Eetbare seks in pikant, maar stijlvol epos

Merchandising van films is grotendeels gebaseerd op seks. De droomwens van menig producent is dat zijn produktie maar ternauwernood en met veel tam tam door het oog van de filmkeuringsnaald komt, en dat er in filmmagazines wild gespeculeerd wordt over de mogelijkheid dat de sterren het écht met elkaar doen. Sex sells.

Maar eigenlijk is seks in bioscoopfilms een hoogst onaangename zaak; het is immers gênant om samen met een paar honderd andere mensen geil te worden zonder dat dit zich kan manifesteren. Dus ga je maar een paar keer verzitten. In je ogen wrijven. Doen alsof je neus bloedt.

De promotie van de Spaanse produktie 'Jamón, Jamón' drijft wel heel erg op seks. Regisseur Bigas Luna omschrijft hem met "a film in which love and beauty can be eaten", maar dat is een fiks eufemisme vergeleken met de poster, de trailer en het sappige imago die op de film vooruit lopen. Overal wordt beklemtoond hoe pikant 'Jamón, Jamón' wel niet is. Hoe gewaagd. Hoe heet. Bijzonder irritant allemaal, maar wel accuraat.

'Jamón, Jamón' draait om mensen die het met elkaar zouden móeten doen, en het dan vervolgens met anderen gaan doen. De titel, die zoveel betekent als 'een schoonheid om op te eten', slaat op de sexy jongedame Silvia (Penélope Cruz), dochter van hoerenmadam Carmen (Anna Galiena). Silvia houdt van José Luis (Jordi Molla) en wil met hem trouwen.

De moeder van Luis, Conchita (Stefania Sandrelli) vindt Silvia echter te min voor haar zoon, en 'huurt' de dorpsmacho Raül (Javier Bardem) in om haar te versieren.

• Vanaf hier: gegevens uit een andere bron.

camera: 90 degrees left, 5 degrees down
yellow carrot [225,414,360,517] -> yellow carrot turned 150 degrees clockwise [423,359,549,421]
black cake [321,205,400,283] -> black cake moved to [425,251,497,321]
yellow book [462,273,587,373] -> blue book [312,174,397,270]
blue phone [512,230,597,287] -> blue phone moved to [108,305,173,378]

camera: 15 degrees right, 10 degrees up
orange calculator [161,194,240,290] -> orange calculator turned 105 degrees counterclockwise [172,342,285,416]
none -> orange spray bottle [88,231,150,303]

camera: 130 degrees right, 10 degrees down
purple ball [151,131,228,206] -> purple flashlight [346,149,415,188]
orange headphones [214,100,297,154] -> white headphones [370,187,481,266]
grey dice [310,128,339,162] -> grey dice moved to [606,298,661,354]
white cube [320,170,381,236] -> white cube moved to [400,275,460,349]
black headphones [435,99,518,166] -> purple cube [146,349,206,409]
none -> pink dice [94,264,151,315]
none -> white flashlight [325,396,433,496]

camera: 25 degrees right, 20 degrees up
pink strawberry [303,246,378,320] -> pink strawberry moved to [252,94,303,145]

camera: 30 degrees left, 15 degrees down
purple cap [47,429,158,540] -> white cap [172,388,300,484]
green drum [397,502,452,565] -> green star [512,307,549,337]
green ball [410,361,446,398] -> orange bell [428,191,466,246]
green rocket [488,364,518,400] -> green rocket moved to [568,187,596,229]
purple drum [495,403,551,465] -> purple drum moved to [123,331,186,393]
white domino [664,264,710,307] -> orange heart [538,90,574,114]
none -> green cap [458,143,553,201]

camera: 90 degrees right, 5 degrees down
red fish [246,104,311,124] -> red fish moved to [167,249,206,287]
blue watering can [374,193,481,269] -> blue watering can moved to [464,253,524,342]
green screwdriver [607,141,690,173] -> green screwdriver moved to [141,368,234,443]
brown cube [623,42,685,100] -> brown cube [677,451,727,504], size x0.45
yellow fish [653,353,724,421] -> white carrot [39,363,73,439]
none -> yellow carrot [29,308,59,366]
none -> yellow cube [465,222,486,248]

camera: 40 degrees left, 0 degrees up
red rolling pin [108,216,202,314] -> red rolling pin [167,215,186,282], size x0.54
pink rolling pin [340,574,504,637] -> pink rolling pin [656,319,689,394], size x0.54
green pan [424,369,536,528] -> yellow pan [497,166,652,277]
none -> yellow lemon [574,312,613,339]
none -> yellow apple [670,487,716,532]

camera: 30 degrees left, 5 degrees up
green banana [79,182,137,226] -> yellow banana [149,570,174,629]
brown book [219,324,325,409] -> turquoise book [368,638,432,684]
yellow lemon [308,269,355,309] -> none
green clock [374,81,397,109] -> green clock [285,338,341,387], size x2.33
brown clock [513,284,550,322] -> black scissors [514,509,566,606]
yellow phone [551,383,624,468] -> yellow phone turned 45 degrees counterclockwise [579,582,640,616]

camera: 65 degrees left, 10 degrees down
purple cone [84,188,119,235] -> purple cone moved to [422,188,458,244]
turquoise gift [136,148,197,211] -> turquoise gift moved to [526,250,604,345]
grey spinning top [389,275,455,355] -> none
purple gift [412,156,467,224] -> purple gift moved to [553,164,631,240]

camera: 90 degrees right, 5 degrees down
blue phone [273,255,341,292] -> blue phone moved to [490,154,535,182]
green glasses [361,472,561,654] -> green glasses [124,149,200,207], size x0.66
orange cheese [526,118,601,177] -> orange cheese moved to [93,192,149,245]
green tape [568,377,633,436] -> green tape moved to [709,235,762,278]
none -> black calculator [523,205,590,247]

Maar dan wordt Raül verliefd op Silvia, Silvia op Raül, Conchita op Raül, vervolgens Raül op Conchita, terwijl José Luis troost zoekt bij Carmen. En dan hebben we het nog niet eens over de vader van José gehad.

Een klucht? Neen. Kluchten zijn lomp, flauw, en onwaarschijnlijk. 'Jamón, Jamón' is vlot, geestig en bijna neo-realistisch. Op een enkel dubieus moment na, waarin de regisseur personage Raül kruis-krabbend, ham vretend en knoflook boerend als macho profileert, weet de Bigas voortdurend te voorkomen dat zijn kluchtscenario in boertige meligheid verzandt. Bigas is subtiel. Zelfs een seksscène voor een gigantisch silhouet van een 'Osbornse' stier, en een stierengevecht met twee macho's met halferecties, zijn even stijlvol als amusant.

Het enige probleem van 'Jamón, Jamón' is haar kracht: de seks is te aantrekkelijk. Cruz, Galiena en Sandrelli stralen een ongekend natuurlijke erotiek uit, en ook Bardem weet van zijn dekhengst Raül een aantrekkelijke bink te maken. Allemaal zeer sexy. En daar zit je dan straks mee, in 't Hoogt, in het donker... Brandend zand en nergens water.